** Working data follows **
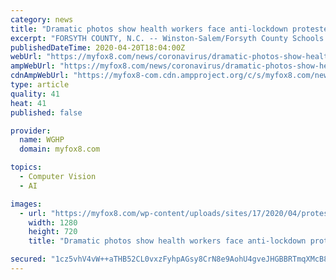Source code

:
 ```yaml
---
category: news
title: "Dramatic photos show health workers face anti-lockdown protesters in Colorado"
excerpt: "FORSYTH COUNTY, N.C. -- Winston-Salem/Forsyth County Schools plans to put seniors in the spotlight to recognize the graduating class as school remains closed during the pandemic. At 8:20 p.m., WS/FCS will turn on the lights at all high school football stadiums in recognition of the Class of 2020."
publishedDateTime: 2020-04-20T18:04:00Z
webUrl: "https://myfox8.com/news/coronavirus/dramatic-photos-show-health-workers-face-anti-lockdown-protesters-in-colorado/"
ampWebUrl: "https://myfox8.com/news/coronavirus/dramatic-photos-show-health-workers-face-anti-lockdown-protesters-in-colorado/amp/"
cdnAmpWebUrl: "https://myfox8-com.cdn.ampproject.org/c/s/myfox8.com/news/coronavirus/dramatic-photos-show-health-workers-face-anti-lockdown-protesters-in-colorado/amp/"
type: article
quality: 41
heat: 41
published: false

provider:
  name: WGHP
  domain: myfox8.com

topics:
  - Computer Vision
  - AI

images:
  - url: "https://myfox8.com/wp-content/uploads/sites/17/2020/04/protest-1-1.jpg?w=1280&h=720&crop=1"
    width: 1280
    height: 720
    title: "Dramatic photos show health workers face anti-lockdown protesters in Colorado"

secured: "1cz5vhV4vW++aTHB52CL0vxzFyhpAGsy8CrN8e9AohU4gveJHGBBRTmqXMcB8byoi/ohvtBc3Z63E35NAbMEhd3rUbAnus1TLi38TSseQo3956Rp/E+jM58p+QymEYJKzIuQyiiKeELj28oBVts9KAQn2oYAqLsnaW4naMPce5izoUj6G98p48GpZ+qOXOyPTfPf3cwUqy9tk3NkNFqUSR5XyUvhKDTDfPkRfmRAVPjaFPy9T1Ne/rj5n6DJHadLgOp0vb4PzzEg6FrMU2cdc7HiuteTtdcE3lyFVQTwAW6dhNqFWj2eCML3507J+qMj;FtFspsAjmGC3YP74UHEjFg=="
---
```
** End of Working data **
Although the records contain pictures, print only the rest, exactly as written.

*Result for this task:*
Source code

:
 ```yaml
---
category: news
title: "Dramatic photos show health workers face anti-lockdown protesters in Colorado"
excerpt: "FORSYTH COUNTY, N.C. -- Winston-Salem/Forsyth County Schools plans to put seniors in the spotlight to recognize the graduating class as school remains closed during the pandemic. At 8:20 p.m., WS/FCS will turn on the lights at all high school football stadiums in recognition of the Class of 2020."
publishedDateTime: 2020-04-20T18:04:00Z
webUrl: "https://myfox8.com/news/coronavirus/dramatic-photos-show-health-workers-face-anti-lockdown-protesters-in-colorado/"
ampWebUrl: "https://myfox8.com/news/coronavirus/dramatic-photos-show-health-workers-face-anti-lockdown-protesters-in-colorado/amp/"
cdnAmpWebUrl: "https://myfox8-com.cdn.ampproject.org/c/s/myfox8.com/news/coronavirus/dramatic-photos-show-health-workers-face-anti-lockdown-protesters-in-colorado/amp/"
type: article
quality: 41
heat: 41
published: false

provider:
  name: WGHP
  domain: myfox8.com

topics:
  - Computer Vision
  - AI

images:
  - url: "https://myfox8.com/wp-content/uploads/sites/17/2020/04/protest-1-1.jpg?w=1280&h=720&crop=1"
    width: 1280
    height: 720
    title: "Dramatic photos show health workers face anti-lockdown protesters in Colorado"

secured: "1cz5vhV4vW++aTHB52CL0vxzFyhpAGsy8CrN8e9AohU4gveJHGBBRTmqXMcB8byoi/ohvtBc3Z63E35NAbMEhd3rUbAnus1TLi38TSseQo3956Rp/E+jM58p+QymEYJKzIuQyiiKeELj28oBVts9KAQn2oYAqLsnaW4naMPce5izoUj6G98p48GpZ+qOXOyPTfPf3cwUqy9tk3NkNFqUSR5XyUvhKDTDfPkRfmRAVPjaFPy9T1Ne/rj5n6DJHadLgOp0vb4PzzEg6FrMU2cdc7HiuteTtdcE3lyFVQTwAW6dhNqFWj2eCML3507J+qMj;FtFspsAjmGC3YP74UHEjFg=="
---
```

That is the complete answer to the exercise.